Can you format the lines of the material below as a numbered list, skipping any blank lines and leaving the pictures out?

**Data extract**
(begin)

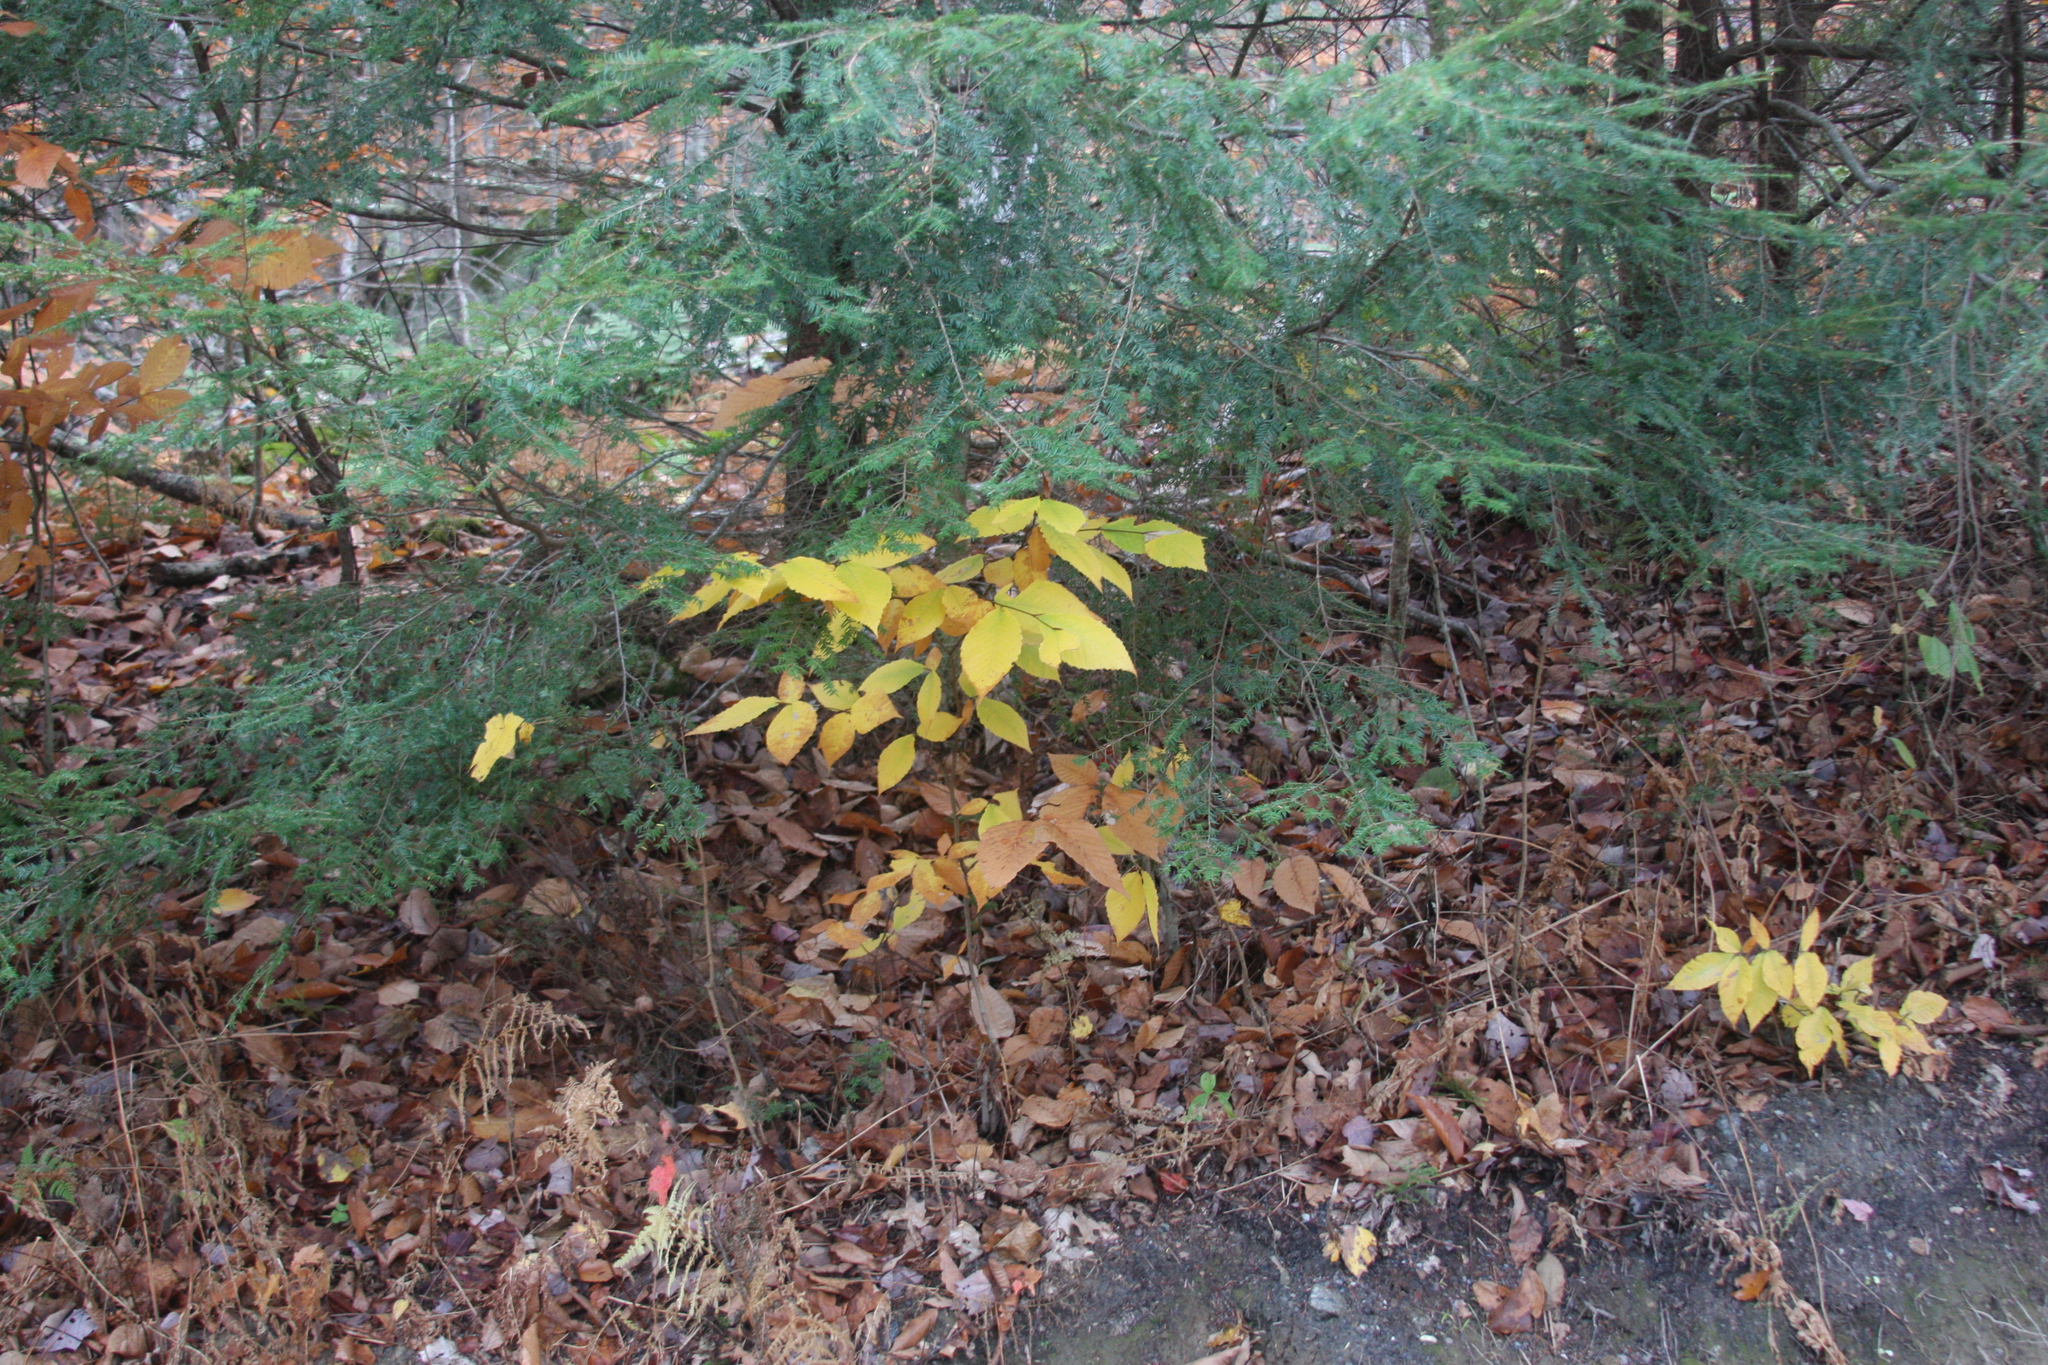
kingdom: Plantae
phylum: Tracheophyta
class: Pinopsida
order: Pinales
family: Pinaceae
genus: Tsuga
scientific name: Tsuga canadensis
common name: Eastern hemlock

(end)

**Task answer**
1. kingdom: Plantae
2. phylum: Tracheophyta
3. class: Pinopsida
4. order: Pinales
5. family: Pinaceae
6. genus: Tsuga
7. scientific name: Tsuga canadensis
8. common name: Eastern hemlock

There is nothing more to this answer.